Cross-platform software toolkits have never—ever—produced top-notch native apps for Apple platforms. Not for the classic Mac OS, not for Mac OS X, and not for iPhone OS. Such apps generally have been downright crummy. On the other hand, perhaps iPhone users will be missing out on good apps that would have been released if not for this rule, but won’t now.
Leaving aside the question of whether it’s reasonable to ban cross-platform applications rather than let customers decide whether they’re useful, I worry that this new regulation will also affect native applications. There are a variety of reasons that a developer might want to leverage other languages (either at build time or runtime) for code reuse, libraries, or development speed and power. Consider, for example, an AI or game engine written in Lisp that compiles down to ARM assembly or C. Hank Williams writes:
Developers are not free to use any tools to help them. If there is some tool that converts some Pascal or, Ruby, or Java into Objective-C it is out of bounds, because then the code is not “originally” written in C. This is akin to telling people what kind of desk people sit at when they write software for the iPhone. Or perhaps what kind of music they listen to. Or what kind of clothes they should be wearing. This is *INSANE*.

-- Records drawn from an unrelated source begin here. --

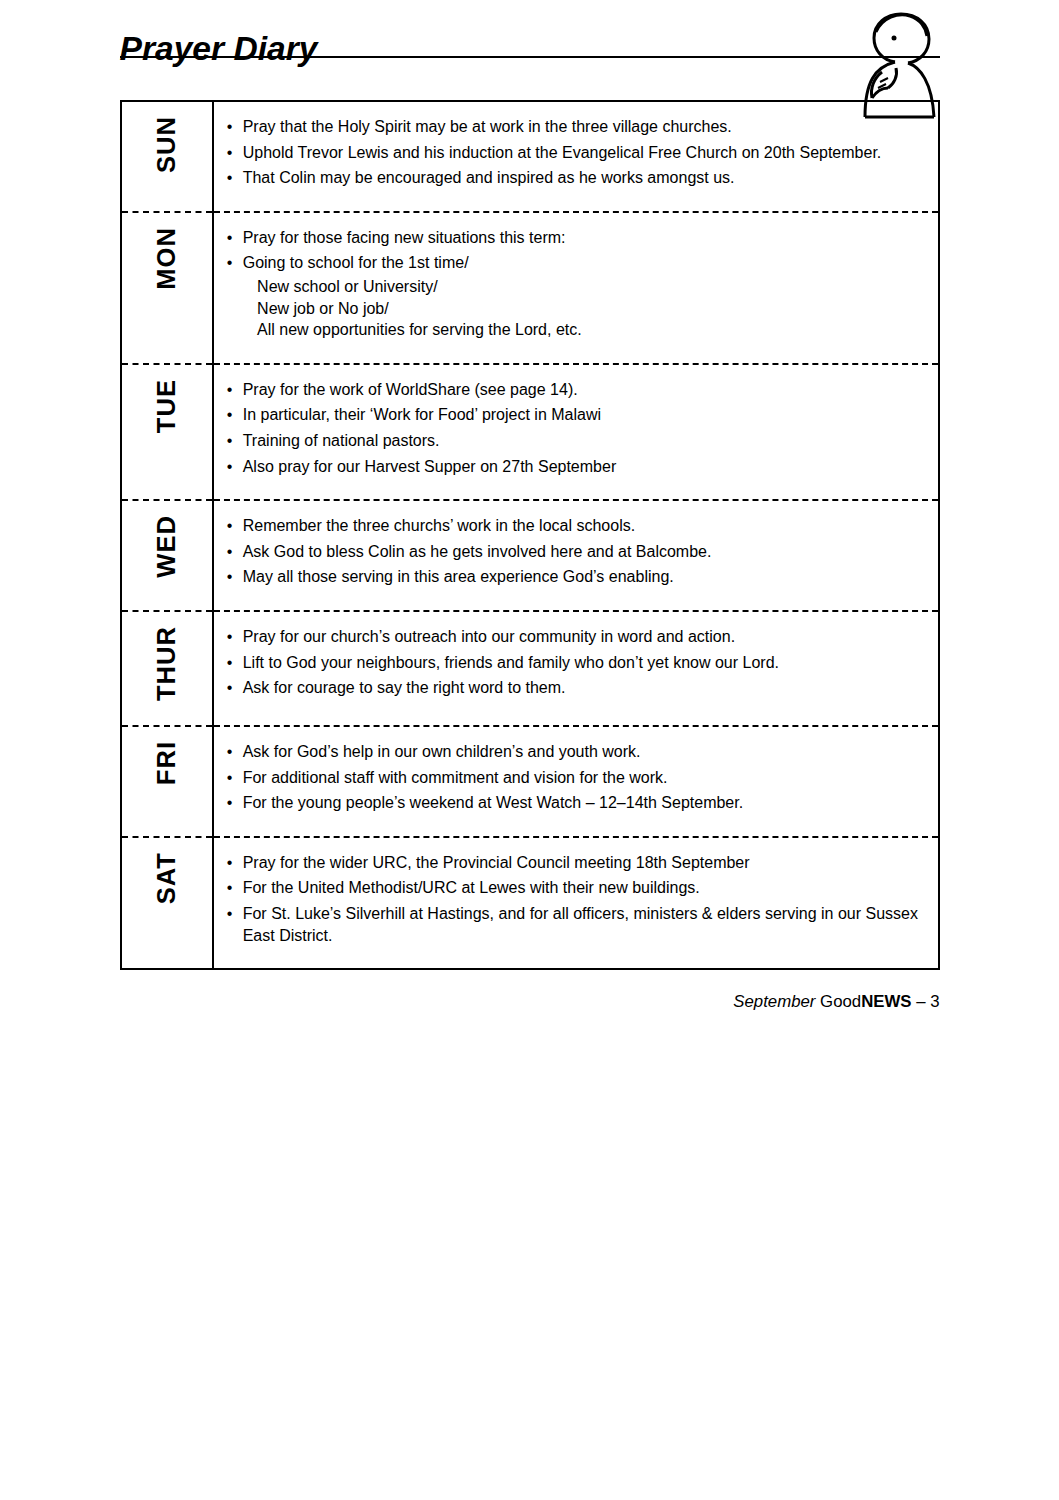Prayer Diary
| SUN | Pray that the Holy Spirit may be at work in the three village churches. Uphold Trevor Lewis and his induction at the Evangelical Free Church on 20th September. That Colin may be encouraged and inspired as he works amongst us. |
| MON | Pray for those facing new situations this term: Going to school for the 1st time/ New school or University/ New job or No job/ All new opportunities for serving the Lord, etc. |
| TUE | Pray for the work of WorldShare (see page 14). In particular, their ‘Work for Food’ project in Malawi Training of national pastors. Also pray for our Harvest Supper on 27th September |
| WED | Remember the three churchs’ work in the local schools. Ask God to bless Colin as he gets involved here and at Balcombe. May all those serving in this area experience God’s enabling. |
| THUR | Pray for our church’s outreach into our community in word and action. Lift to God your neighbours, friends and family who don’t yet know our Lord. Ask for courage to say the right word to them. |
| FRI | Ask for God’s help in our own children’s and youth work. For additional staff with commitment and vision for the work. For the young people’s weekend at West Watch – 12–14th September. |
| SAT | Pray for the wider URC, the Provincial Council meeting 18th September For the United Methodist/URC at Lewes with their new buildings. For St. Luke’s Silverhill at Hastings, and for all officers, ministers & elders serving in our Sussex East District. |
September GoodNEWS – 3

What will the next rule change be?
Update (2010-04-10): Hank Williams explains this a bit more:
By defining the rule as being about what language something is “originally” written in, we now must be supposedly concerned about the provenance of our code, and not just what it does. If a math library, or a physics engine, or a string package, or whatever, was originally written in some other language, and ported, then it violates this rule. This concept of what language something is written in is an insidious concept and strikes at the core of product development and of computer science in general. Everything is built on other stuff, the language provenance of which is often unclear. This language is fundamentally unreasonable, and un-enforceable.
I’m not convinced by his legal arguments (IANAL), but I think the important point is that Apple’s attack on cross-platform interface toolkits (of which I’m no fan) causes collateral damage and bans (should they choose to enforce 3.3.1) lots of libraries, tools, and techniques that could be used to develop top-notch, fully native iPhone OS software.